The work ends with a short Postlude depicting the Ascension. In these pages strident dissonance – though not all dissonance – is banished; instead the music is positive in tone. The choir sings St Luke’s description of the moment of the Ascension, their music derived from plainchant. Then the orchestra concludes the work, the choir singing wordlessly. Here the music is luminous, conveying the mystical power of Christ’s Ascension and eventually dying away into nothing.

The first time I heard St Luke Passion it made a powerful impact on me. Now, with the opportunity for more detailed listening this recording has reinforced that initial impression. This is a sincere, eloquent and vividly communicative work.
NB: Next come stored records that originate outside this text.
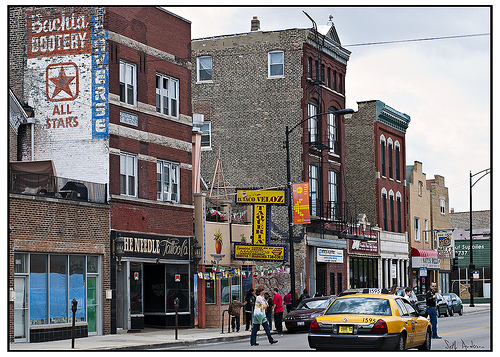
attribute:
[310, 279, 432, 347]
taxicab — Yellow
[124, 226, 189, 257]
restaurant — taqueria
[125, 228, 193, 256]
advertising — Store sign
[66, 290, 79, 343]
meter — Coin-operated parking 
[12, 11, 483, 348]
photo — corner, Signature on the bottom-right 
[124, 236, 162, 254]
sign — The Needle, Shop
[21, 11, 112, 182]
sign — advertising, Converse All Stars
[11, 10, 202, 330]
building — side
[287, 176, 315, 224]
flags — Several Mexican 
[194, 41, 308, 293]
brick — gray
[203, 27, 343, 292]
brick — gray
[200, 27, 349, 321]
building — gray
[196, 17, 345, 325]
brick — gray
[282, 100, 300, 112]
brick — gray,  building's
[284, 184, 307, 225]
banner —  yellow and orange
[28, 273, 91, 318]
tarp —  blue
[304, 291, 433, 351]
taxi —  black and yellow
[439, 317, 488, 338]
line —  yellow,  road's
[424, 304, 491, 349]
road —  light grey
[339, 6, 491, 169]
sky —  grey and white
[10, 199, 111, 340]
store —  abandoned 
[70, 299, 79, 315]
head —  black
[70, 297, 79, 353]
meter —  for parking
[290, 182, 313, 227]
sign —  red and yellow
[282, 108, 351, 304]
lamp —  black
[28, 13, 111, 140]
sign —  fading,   for converse shoes,  red and white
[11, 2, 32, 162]
wall —  brick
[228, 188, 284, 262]
sign —  yellow,  for a taco shop,  yellow and red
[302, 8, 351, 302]
building —  brick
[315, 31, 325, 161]
escape —  metal , for  fire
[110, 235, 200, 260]
sign —  advertising, for tatoo parlor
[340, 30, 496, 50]
wire —  telephone's, in air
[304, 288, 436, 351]
cab —  yellow,  taxi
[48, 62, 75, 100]
star —   red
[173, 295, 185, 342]
meter — for parking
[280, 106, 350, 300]
pole —   black,  street's, for light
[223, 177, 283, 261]
sign — yellow, red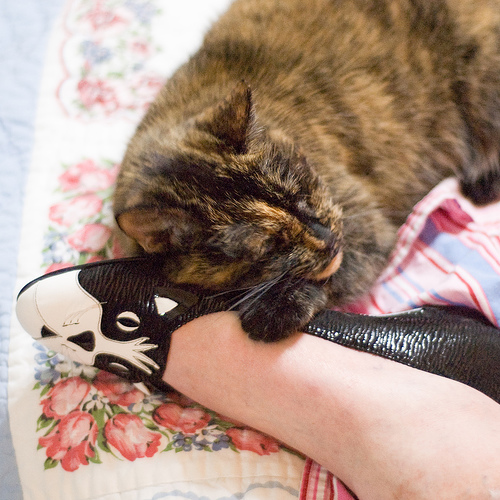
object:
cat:
[112, 2, 499, 341]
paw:
[239, 276, 331, 343]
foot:
[16, 247, 500, 499]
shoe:
[16, 247, 500, 410]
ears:
[111, 74, 261, 247]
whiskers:
[201, 268, 313, 318]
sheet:
[0, 1, 178, 284]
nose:
[302, 225, 335, 247]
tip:
[16, 278, 126, 364]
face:
[37, 282, 160, 380]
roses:
[34, 356, 287, 470]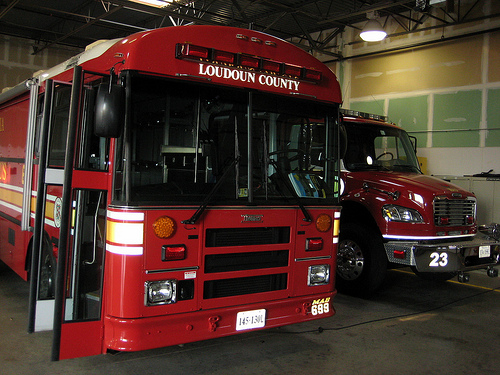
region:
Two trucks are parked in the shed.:
[22, 61, 479, 321]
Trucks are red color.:
[27, 145, 483, 315]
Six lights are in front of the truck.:
[142, 215, 332, 310]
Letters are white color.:
[197, 60, 308, 96]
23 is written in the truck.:
[420, 243, 460, 270]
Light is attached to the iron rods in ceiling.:
[337, 10, 402, 53]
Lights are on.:
[352, 5, 390, 51]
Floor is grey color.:
[348, 321, 453, 359]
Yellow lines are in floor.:
[455, 273, 496, 305]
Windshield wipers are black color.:
[178, 151, 324, 228]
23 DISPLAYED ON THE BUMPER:
[409, 242, 464, 282]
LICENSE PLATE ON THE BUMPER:
[469, 239, 494, 262]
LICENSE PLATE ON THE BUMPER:
[231, 306, 269, 336]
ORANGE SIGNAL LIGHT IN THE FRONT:
[150, 216, 180, 241]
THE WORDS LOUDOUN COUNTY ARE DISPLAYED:
[184, 56, 305, 100]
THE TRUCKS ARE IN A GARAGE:
[36, 20, 453, 367]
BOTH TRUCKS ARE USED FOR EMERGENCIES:
[58, 24, 473, 351]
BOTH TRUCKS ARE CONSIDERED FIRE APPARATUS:
[43, 36, 486, 343]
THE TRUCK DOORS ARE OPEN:
[23, 57, 142, 373]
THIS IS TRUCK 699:
[298, 292, 347, 336]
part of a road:
[416, 323, 465, 360]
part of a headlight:
[149, 282, 185, 303]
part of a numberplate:
[231, 305, 263, 341]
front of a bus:
[206, 201, 283, 281]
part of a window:
[205, 115, 285, 165]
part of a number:
[419, 242, 450, 274]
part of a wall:
[413, 81, 448, 111]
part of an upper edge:
[302, 55, 337, 85]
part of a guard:
[361, 200, 384, 219]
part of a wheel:
[345, 237, 376, 277]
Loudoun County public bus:
[28, 22, 370, 369]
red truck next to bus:
[134, 14, 498, 364]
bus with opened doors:
[27, 31, 351, 353]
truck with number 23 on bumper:
[299, 110, 499, 320]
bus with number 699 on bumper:
[79, 45, 362, 374]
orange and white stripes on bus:
[6, 95, 240, 336]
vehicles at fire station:
[27, 38, 493, 362]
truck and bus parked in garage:
[12, 5, 497, 367]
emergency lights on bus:
[159, 17, 361, 133]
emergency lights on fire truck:
[331, 77, 433, 169]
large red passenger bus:
[22, 17, 366, 357]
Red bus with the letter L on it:
[32, 38, 361, 345]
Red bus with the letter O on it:
[33, 18, 355, 346]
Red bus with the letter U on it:
[44, 17, 366, 368]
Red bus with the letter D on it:
[13, 30, 351, 367]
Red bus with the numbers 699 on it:
[5, 30, 335, 360]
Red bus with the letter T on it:
[10, 40, 365, 370]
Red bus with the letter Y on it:
[16, 14, 380, 351]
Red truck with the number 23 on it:
[353, 120, 490, 312]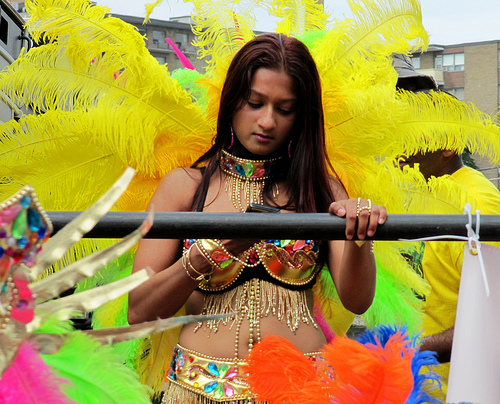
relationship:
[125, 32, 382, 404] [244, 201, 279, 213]
woman looking at phone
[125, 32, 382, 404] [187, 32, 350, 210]
woman has hair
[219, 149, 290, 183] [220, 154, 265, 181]
gems has gems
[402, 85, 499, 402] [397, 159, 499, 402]
person wearing shirt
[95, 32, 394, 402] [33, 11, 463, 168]
woman wearing feathers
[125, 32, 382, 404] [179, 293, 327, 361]
woman has stomach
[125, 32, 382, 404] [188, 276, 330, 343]
woman wearing beads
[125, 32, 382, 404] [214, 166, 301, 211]
woman wearing beads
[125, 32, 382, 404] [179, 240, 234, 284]
woman wearing bracelets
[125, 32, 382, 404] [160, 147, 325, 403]
woman wearing costume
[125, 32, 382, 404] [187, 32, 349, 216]
woman has hair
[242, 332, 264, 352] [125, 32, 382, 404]
belly button part of woman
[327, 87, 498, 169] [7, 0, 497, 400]
feather part of outfit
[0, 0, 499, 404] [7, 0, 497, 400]
feather part of outfit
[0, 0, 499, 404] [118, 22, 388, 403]
feather part of outfit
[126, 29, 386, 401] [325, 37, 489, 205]
dancer dressed in feathers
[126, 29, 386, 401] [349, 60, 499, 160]
dancer dressed in feathers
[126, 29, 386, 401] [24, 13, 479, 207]
dancer dressed in feathers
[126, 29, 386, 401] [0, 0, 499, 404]
dancer dressed in feather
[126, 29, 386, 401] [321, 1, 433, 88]
dancer dressed in feathers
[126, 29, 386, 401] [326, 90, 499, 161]
dancer dressed in feathers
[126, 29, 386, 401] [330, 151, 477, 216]
dancer dressed in feathers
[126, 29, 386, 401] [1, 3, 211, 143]
dancer dressed in feathers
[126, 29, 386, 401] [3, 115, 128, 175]
dancer dressed in feathers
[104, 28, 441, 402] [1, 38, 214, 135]
dancer dressed in feather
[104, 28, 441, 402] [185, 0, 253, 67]
dancer dressed in feather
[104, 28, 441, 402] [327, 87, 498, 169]
dancer dressed in feather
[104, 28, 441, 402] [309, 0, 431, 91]
dancer dressed in feather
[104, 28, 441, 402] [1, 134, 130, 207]
dancer dressed in feather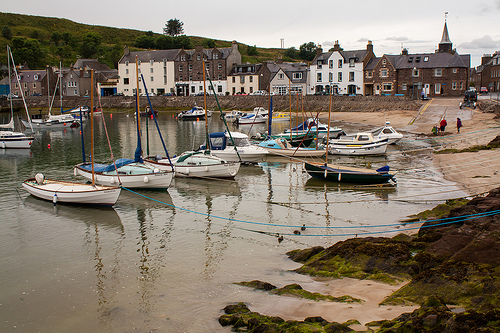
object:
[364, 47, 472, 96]
buildings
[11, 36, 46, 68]
tree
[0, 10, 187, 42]
hill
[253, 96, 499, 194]
shoreline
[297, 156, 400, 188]
boat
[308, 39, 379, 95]
building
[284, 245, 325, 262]
rock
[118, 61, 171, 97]
wall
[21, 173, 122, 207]
white boat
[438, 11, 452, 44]
steeple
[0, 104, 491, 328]
water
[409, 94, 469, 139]
ramp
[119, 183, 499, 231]
rope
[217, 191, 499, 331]
shore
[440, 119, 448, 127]
red coat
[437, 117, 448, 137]
person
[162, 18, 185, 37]
tree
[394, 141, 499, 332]
beach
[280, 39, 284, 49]
ledge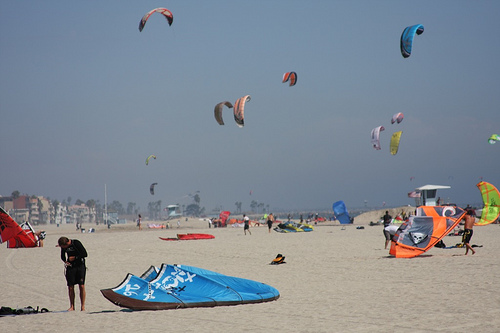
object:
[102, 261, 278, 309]
parachute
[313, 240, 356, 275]
sand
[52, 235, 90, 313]
man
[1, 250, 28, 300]
ground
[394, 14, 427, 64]
kite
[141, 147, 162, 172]
kite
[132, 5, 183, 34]
kite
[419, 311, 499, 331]
beach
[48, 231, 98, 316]
person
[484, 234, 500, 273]
ground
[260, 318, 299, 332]
beach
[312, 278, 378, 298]
ground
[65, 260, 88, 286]
shorts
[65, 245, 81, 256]
zebra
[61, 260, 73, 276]
something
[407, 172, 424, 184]
kites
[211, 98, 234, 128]
kite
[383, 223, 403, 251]
man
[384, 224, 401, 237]
shirt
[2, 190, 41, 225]
buildings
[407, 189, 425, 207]
flag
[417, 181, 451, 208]
lifeguard tower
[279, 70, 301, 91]
kite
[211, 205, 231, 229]
objects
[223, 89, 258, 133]
paraglider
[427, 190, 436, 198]
window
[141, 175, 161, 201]
kite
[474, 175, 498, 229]
parachute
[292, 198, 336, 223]
distance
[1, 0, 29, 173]
sky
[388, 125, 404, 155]
kite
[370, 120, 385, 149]
kite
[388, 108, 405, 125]
kite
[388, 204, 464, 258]
kite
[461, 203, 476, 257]
man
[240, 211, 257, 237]
outfit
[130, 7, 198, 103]
sky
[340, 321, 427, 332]
beach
The music in no way condescends to the audience but it speaks very directly to the listener, drawing you into the drama. I’m in no doubt now that this is a very important work.

The present performance makes the best possible case for the piece. The singing of both the adult and children’s choirs is magnificent while the orchestral music – and the vital organ part – is thrillingly performed. Markus Stenz draws a committed and energised performance from his forces.

The SACD sound is superb. The loud passages have huge impact but the delicate episodes register equally well and the listener can discern an abundance of detail. There’s a good booklet note by Michel Khalifa. Unfortunately there’s one vital omission: the text is not printed. This is a very serious gap in the documentation because it’s essential to be able to follow what’s going on. I was fortunate in that I could follow the words from the concert programme I had kept after the Birmingham concert but even so I didn’t always find it easy to make out the words that the choirs were singing.

However, don’t let the lack of texts put you off. This is an important, gripping score and it’s been superbly performed and recorded here. This disc is a ‘must’ for all admirers of James MacMillan’s music and further evidence of the effective way that Challenge Classics has championed his music in the last few years. Dare we now hope that they will give us recordings of two other recent choral works: the Gloria (review) or the very recent Seven Angels (review)? Both are terrific works, worthy of the wider audience that only recordings can achieve.